◆ What is required ◆
Collect every line in the entries below that contains the string "капусты". Copy each matching line in full.

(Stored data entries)
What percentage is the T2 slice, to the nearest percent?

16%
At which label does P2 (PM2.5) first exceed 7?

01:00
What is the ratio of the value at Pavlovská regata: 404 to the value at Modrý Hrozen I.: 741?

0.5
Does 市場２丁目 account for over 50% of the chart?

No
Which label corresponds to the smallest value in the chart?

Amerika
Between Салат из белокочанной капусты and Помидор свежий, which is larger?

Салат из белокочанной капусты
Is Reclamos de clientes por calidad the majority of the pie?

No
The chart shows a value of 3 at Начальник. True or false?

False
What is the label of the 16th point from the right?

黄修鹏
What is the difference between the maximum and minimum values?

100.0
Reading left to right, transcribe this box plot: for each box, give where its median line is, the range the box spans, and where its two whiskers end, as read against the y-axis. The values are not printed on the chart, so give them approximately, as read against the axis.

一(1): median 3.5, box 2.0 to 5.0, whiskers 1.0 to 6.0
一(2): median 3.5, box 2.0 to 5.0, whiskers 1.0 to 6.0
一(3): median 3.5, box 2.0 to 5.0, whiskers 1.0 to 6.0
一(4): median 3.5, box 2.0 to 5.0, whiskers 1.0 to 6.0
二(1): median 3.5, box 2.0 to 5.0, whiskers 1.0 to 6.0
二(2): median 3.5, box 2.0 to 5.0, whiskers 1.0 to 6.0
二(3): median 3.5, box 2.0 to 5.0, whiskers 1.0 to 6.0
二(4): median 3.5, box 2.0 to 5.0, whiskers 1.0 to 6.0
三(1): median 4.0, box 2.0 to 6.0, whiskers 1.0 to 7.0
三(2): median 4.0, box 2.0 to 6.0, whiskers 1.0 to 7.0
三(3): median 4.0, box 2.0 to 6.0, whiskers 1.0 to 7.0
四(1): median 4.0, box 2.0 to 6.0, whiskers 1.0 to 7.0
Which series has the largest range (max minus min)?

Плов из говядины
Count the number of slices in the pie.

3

◆ Response to this exercise ◆
Between Салат из белокочанной капусты and Помидор свежий, which is larger?
Салат из белокочанной капусты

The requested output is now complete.